Mostri ogni riga delle voci sottostanti in cui compare il nome "name".

Dati di partenza:
• • • •

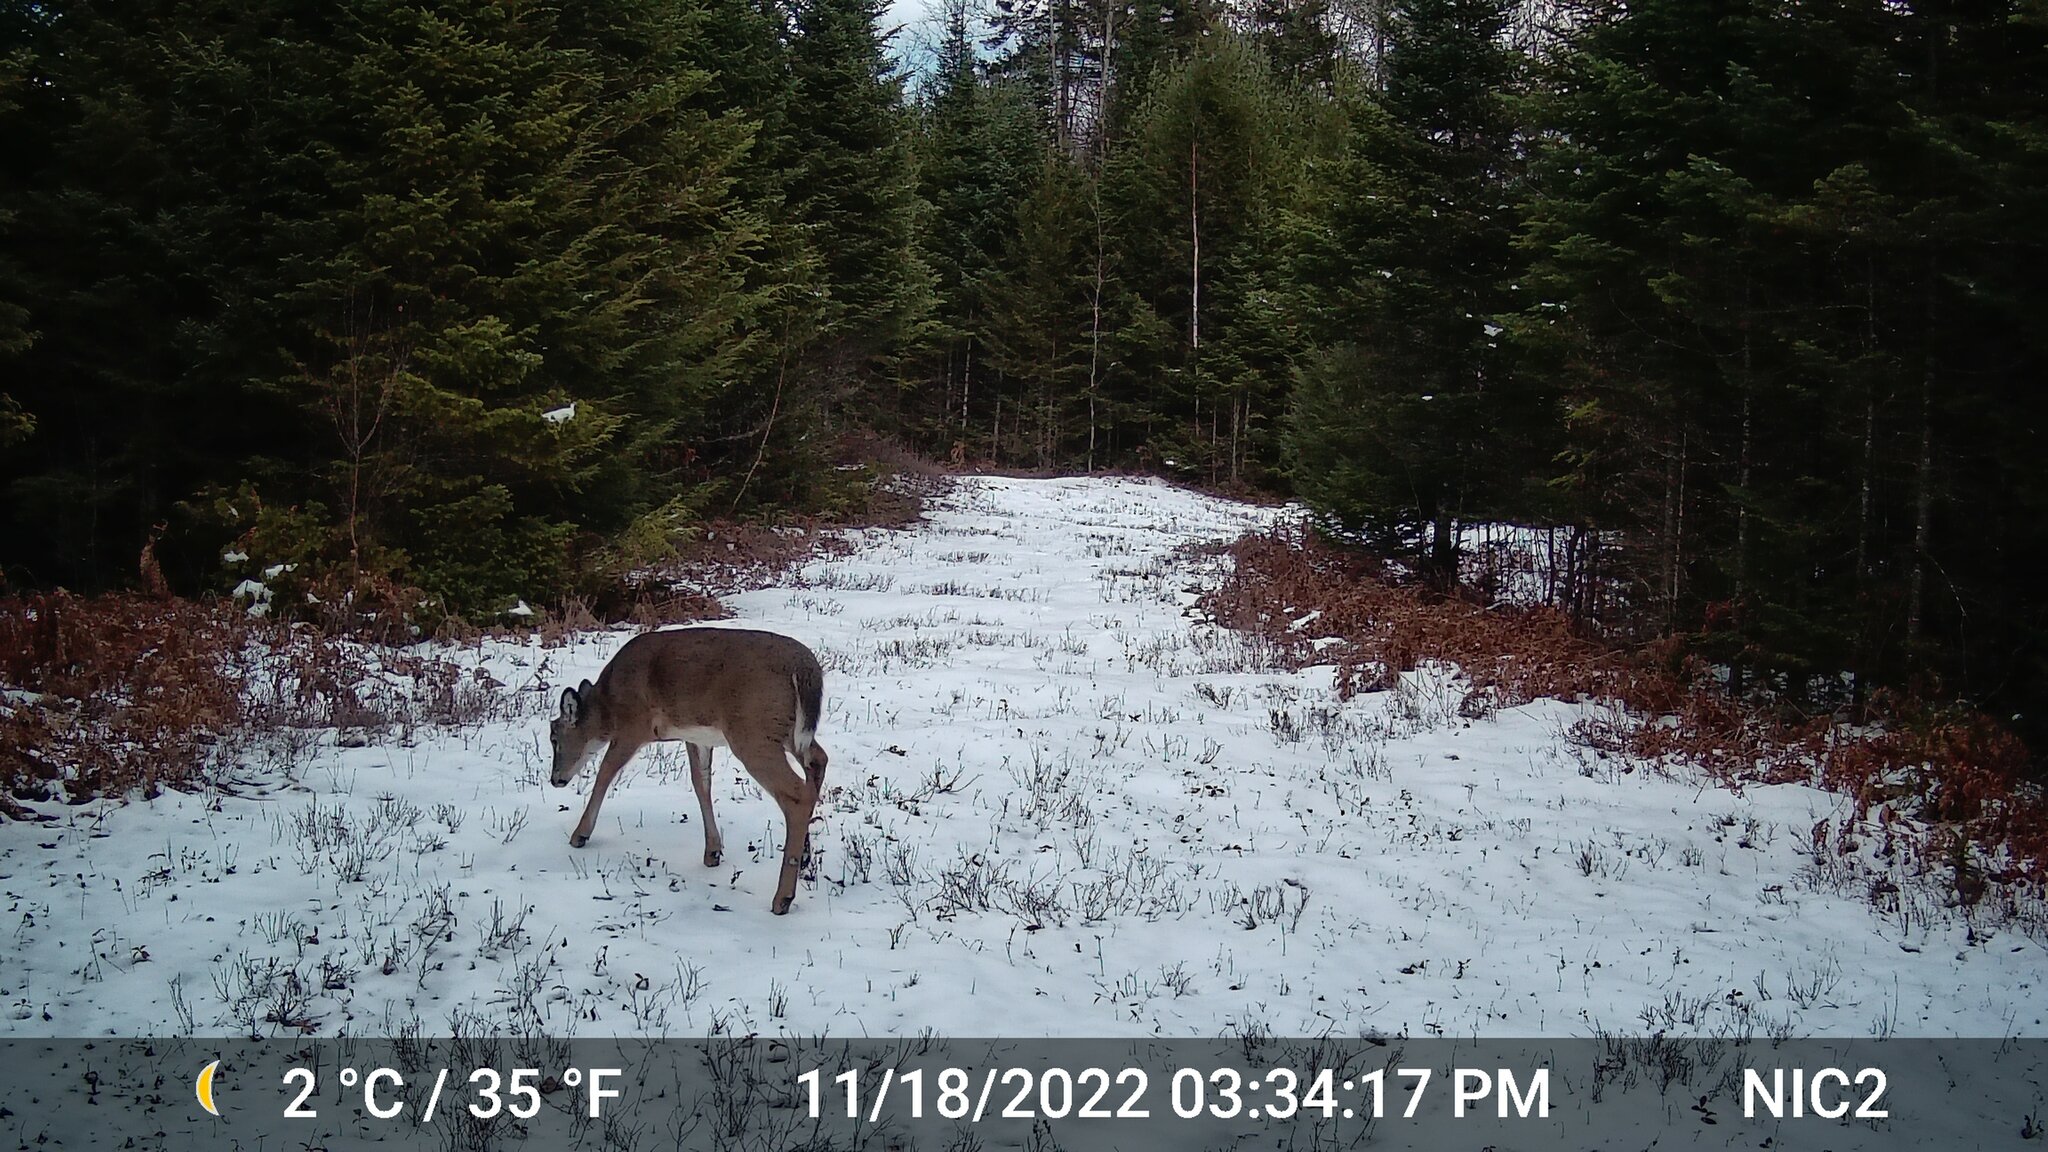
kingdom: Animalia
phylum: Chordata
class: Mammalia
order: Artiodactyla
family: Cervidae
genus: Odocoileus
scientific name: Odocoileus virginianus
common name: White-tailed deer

• • • •

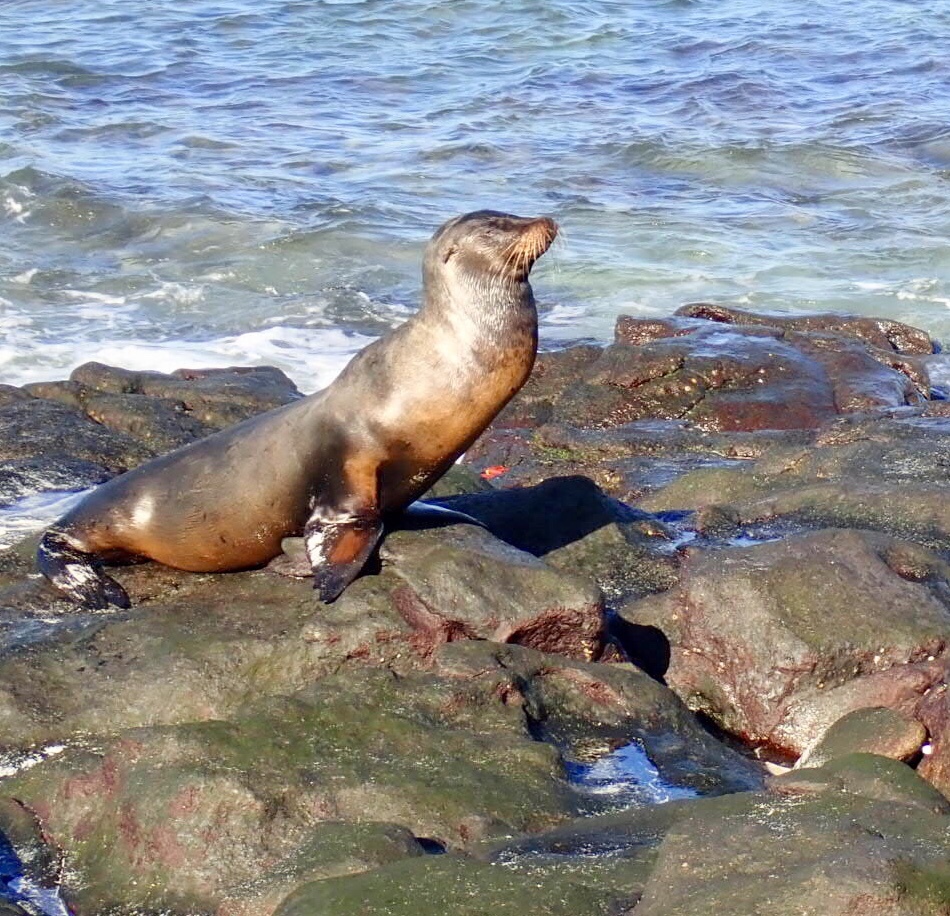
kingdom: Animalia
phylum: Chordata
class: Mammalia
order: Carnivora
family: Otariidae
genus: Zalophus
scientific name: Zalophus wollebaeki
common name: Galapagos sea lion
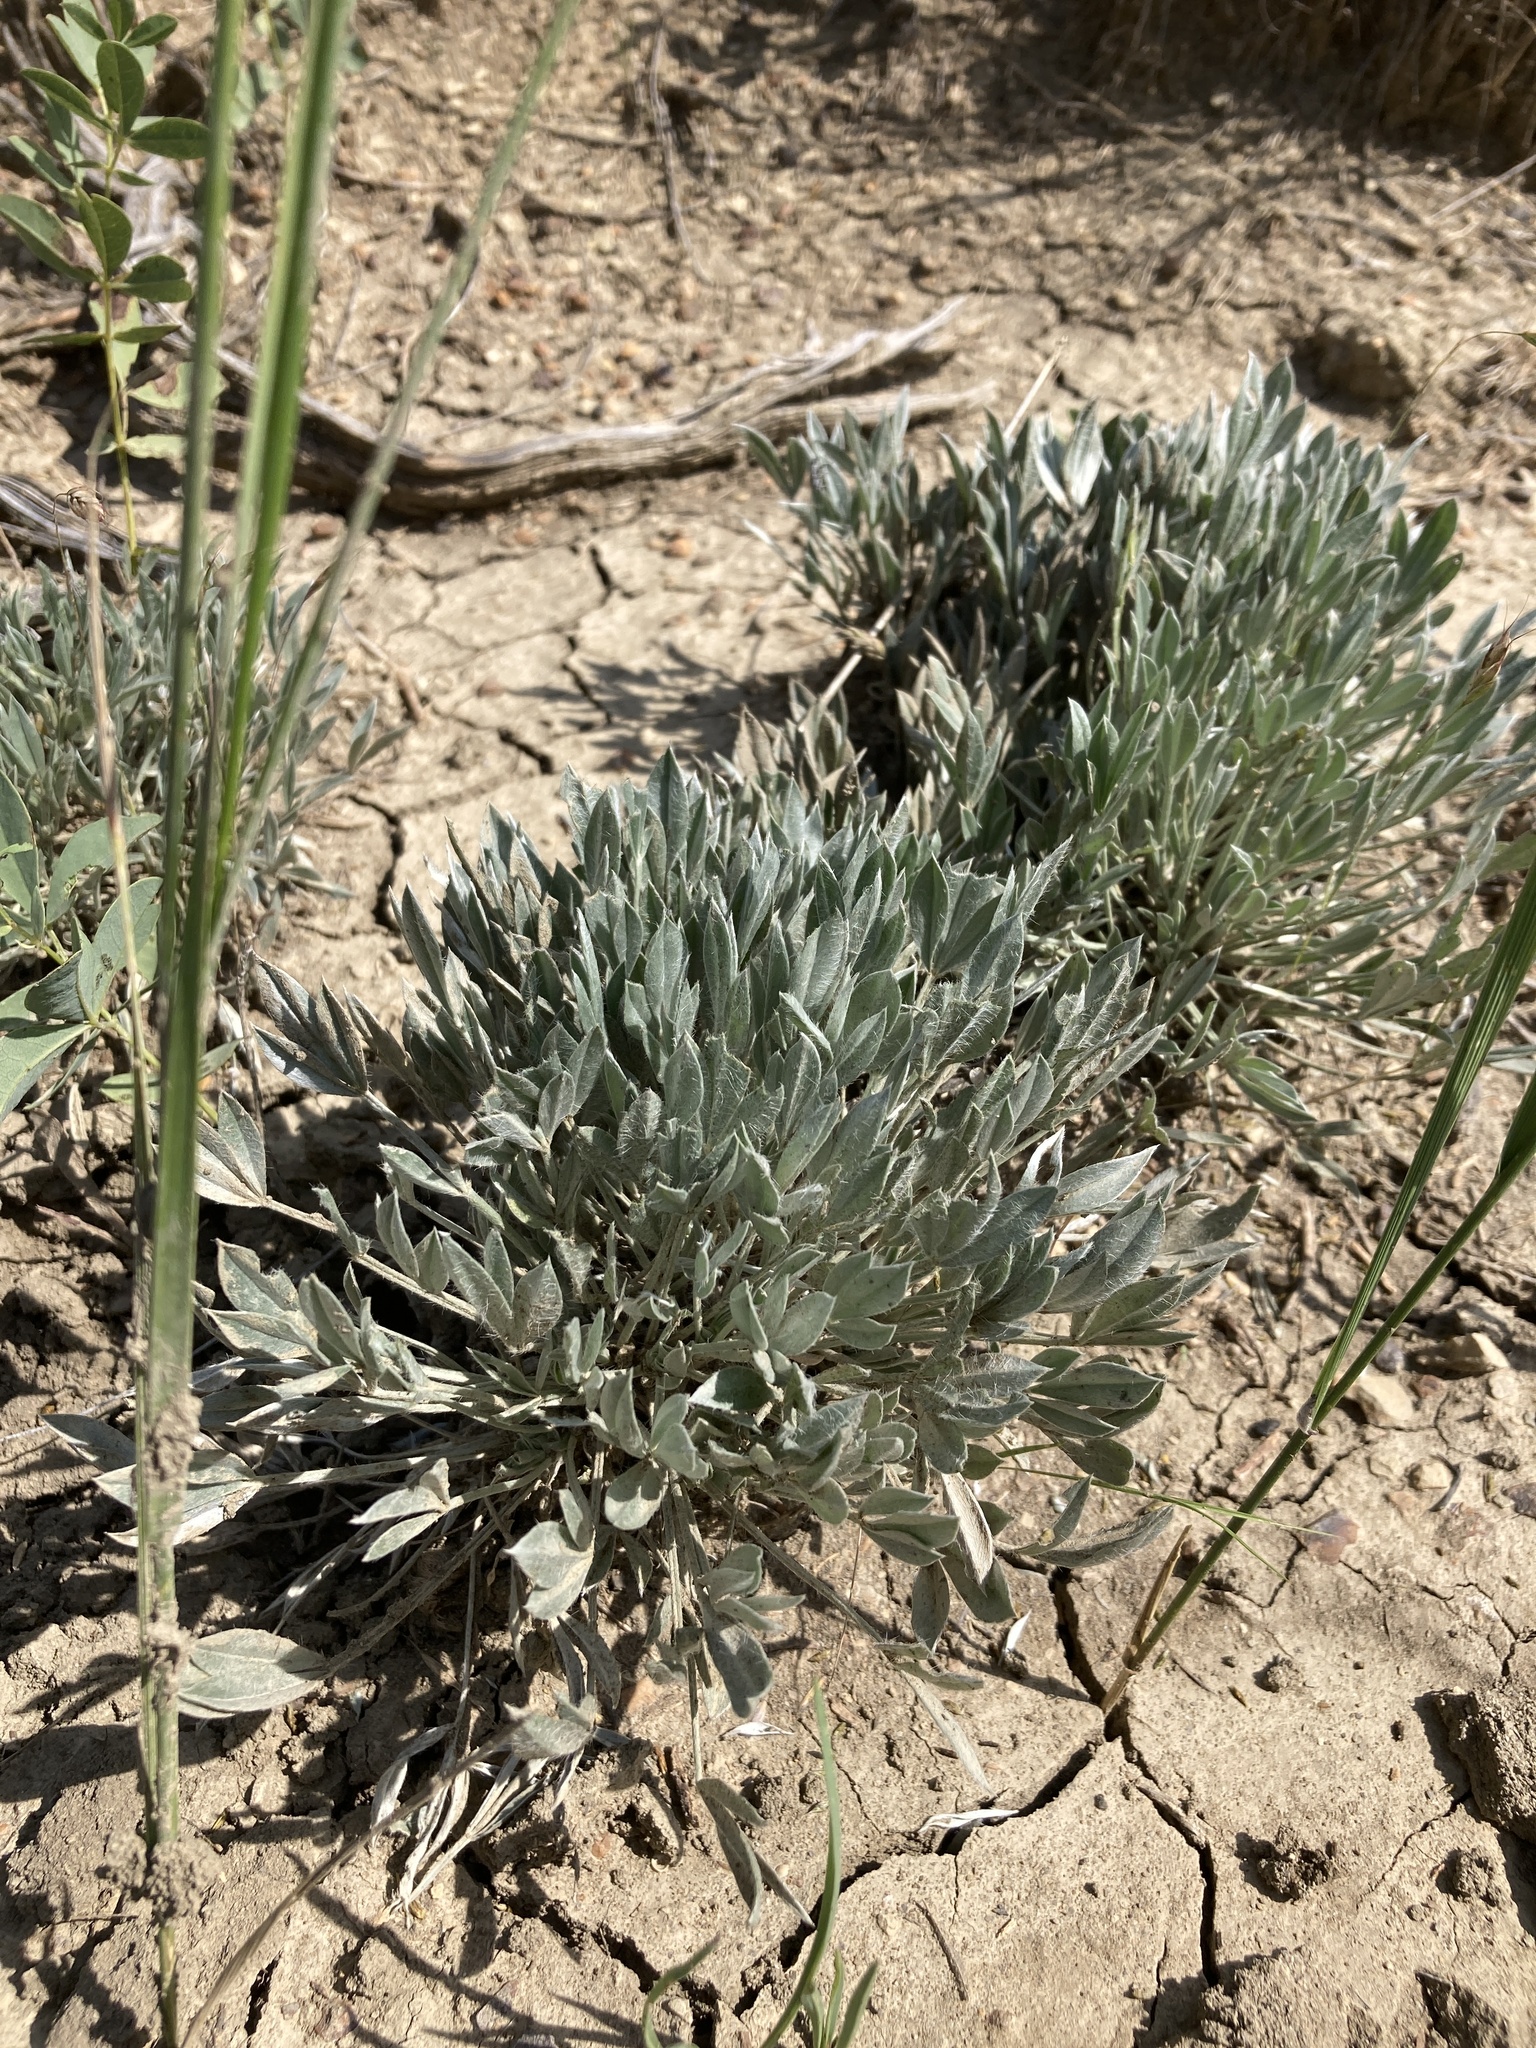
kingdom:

• • • •

Risposta scritta:
scientific name: Odocoileus virginianus
common name: White-tailed deer
scientific name: Zalophus wollebaeki
common name: Galapagos sea lion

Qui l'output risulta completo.